──────── Given data ────────

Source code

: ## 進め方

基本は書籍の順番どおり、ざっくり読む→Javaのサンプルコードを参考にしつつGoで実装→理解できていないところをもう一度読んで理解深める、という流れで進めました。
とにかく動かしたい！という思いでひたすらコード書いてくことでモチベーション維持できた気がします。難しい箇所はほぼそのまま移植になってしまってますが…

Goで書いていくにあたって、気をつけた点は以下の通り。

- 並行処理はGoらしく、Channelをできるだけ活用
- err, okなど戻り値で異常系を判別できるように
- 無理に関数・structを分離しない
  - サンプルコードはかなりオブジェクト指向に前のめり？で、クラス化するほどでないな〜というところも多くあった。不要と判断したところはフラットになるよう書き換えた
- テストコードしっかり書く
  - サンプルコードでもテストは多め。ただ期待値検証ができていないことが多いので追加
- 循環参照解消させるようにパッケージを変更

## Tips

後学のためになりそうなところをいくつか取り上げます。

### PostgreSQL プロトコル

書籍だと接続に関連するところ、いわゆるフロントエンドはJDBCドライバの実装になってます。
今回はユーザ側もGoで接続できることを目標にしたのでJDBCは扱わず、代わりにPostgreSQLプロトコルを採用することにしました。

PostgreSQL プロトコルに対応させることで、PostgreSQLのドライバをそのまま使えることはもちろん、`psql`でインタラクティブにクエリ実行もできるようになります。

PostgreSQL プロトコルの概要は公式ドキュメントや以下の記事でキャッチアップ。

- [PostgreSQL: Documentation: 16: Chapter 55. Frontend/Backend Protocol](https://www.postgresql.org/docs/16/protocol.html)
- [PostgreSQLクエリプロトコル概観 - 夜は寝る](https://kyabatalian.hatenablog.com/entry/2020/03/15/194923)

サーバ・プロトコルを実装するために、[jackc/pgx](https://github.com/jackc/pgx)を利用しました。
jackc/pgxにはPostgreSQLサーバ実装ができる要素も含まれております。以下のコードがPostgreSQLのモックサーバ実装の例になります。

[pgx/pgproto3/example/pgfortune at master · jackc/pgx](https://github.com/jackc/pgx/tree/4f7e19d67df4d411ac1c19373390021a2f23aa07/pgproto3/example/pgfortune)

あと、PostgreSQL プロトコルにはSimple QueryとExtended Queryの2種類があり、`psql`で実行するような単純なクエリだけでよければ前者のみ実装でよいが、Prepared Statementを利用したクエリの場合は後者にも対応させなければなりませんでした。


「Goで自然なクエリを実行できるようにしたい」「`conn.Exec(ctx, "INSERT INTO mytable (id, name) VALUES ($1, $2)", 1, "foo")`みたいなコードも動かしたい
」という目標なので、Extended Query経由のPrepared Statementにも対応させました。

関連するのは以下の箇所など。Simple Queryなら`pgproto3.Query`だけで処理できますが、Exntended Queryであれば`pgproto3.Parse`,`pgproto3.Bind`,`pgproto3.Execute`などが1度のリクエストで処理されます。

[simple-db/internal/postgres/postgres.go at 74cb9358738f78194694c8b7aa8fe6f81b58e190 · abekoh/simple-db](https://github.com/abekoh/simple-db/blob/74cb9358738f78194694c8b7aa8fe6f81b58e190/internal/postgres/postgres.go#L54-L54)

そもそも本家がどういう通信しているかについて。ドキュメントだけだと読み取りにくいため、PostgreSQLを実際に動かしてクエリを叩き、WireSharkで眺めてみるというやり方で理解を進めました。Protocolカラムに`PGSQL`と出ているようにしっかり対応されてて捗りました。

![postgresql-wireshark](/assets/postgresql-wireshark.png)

────────

▸ Problem details: Rewrite these lines with every occurrence of "サンプルコード" replaced by "参考実装", leaving everything else unchanged.

▸ Solution:
Source code

: ## 進め方

基本は書籍の順番どおり、ざっくり読む→Javaの参考実装を参考にしつつGoで実装→理解できていないところをもう一度読んで理解深める、という流れで進めました。
とにかく動かしたい！という思いでひたすらコード書いてくことでモチベーション維持できた気がします。難しい箇所はほぼそのまま移植になってしまってますが…

Goで書いていくにあたって、気をつけた点は以下の通り。

- 並行処理はGoらしく、Channelをできるだけ活用
- err, okなど戻り値で異常系を判別できるように
- 無理に関数・structを分離しない
  - 参考実装はかなりオブジェクト指向に前のめり？で、クラス化するほどでないな〜というところも多くあった。不要と判断したところはフラットになるよう書き換えた
- テストコードしっかり書く
  - 参考実装でもテストは多め。ただ期待値検証ができていないことが多いので追加
- 循環参照解消させるようにパッケージを変更

## Tips

後学のためになりそうなところをいくつか取り上げます。

### PostgreSQL プロトコル

書籍だと接続に関連するところ、いわゆるフロントエンドはJDBCドライバの実装になってます。
今回はユーザ側もGoで接続できることを目標にしたのでJDBCは扱わず、代わりにPostgreSQLプロトコルを採用することにしました。

PostgreSQL プロトコルに対応させることで、PostgreSQLのドライバをそのまま使えることはもちろん、`psql`でインタラクティブにクエリ実行もできるようになります。

PostgreSQL プロトコルの概要は公式ドキュメントや以下の記事でキャッチアップ。

- [PostgreSQL: Documentation: 16: Chapter 55. Frontend/Backend Protocol](https://www.postgresql.org/docs/16/protocol.html)
- [PostgreSQLクエリプロトコル概観 - 夜は寝る](https://kyabatalian.hatenablog.com/entry/2020/03/15/194923)

サーバ・プロトコルを実装するために、[jackc/pgx](https://github.com/jackc/pgx)を利用しました。
jackc/pgxにはPostgreSQLサーバ実装ができる要素も含まれております。以下のコードがPostgreSQLのモックサーバ実装の例になります。

[pgx/pgproto3/example/pgfortune at master · jackc/pgx](https://github.com/jackc/pgx/tree/4f7e19d67df4d411ac1c19373390021a2f23aa07/pgproto3/example/pgfortune)

あと、PostgreSQL プロトコルにはSimple QueryとExtended Queryの2種類があり、`psql`で実行するような単純なクエリだけでよければ前者のみ実装でよいが、Prepared Statementを利用したクエリの場合は後者にも対応させなければなりませんでした。


「Goで自然なクエリを実行できるようにしたい」「`conn.Exec(ctx, "INSERT INTO mytable (id, name) VALUES ($1, $2)", 1, "foo")`みたいなコードも動かしたい
」という目標なので、Extended Query経由のPrepared Statementにも対応させました。

関連するのは以下の箇所など。Simple Queryなら`pgproto3.Query`だけで処理できますが、Exntended Queryであれば`pgproto3.Parse`,`pgproto3.Bind`,`pgproto3.Execute`などが1度のリクエストで処理されます。

[simple-db/internal/postgres/postgres.go at 74cb9358738f78194694c8b7aa8fe6f81b58e190 · abekoh/simple-db](https://github.com/abekoh/simple-db/blob/74cb9358738f78194694c8b7aa8fe6f81b58e190/internal/postgres/postgres.go#L54-L54)

そもそも本家がどういう通信しているかについて。ドキュメントだけだと読み取りにくいため、PostgreSQLを実際に動かしてクエリを叩き、WireSharkで眺めてみるというやり方で理解を進めました。Protocolカラムに`PGSQL`と出ているようにしっかり対応されてて捗りました。

![postgresql-wireshark](/assets/postgresql-wireshark.png)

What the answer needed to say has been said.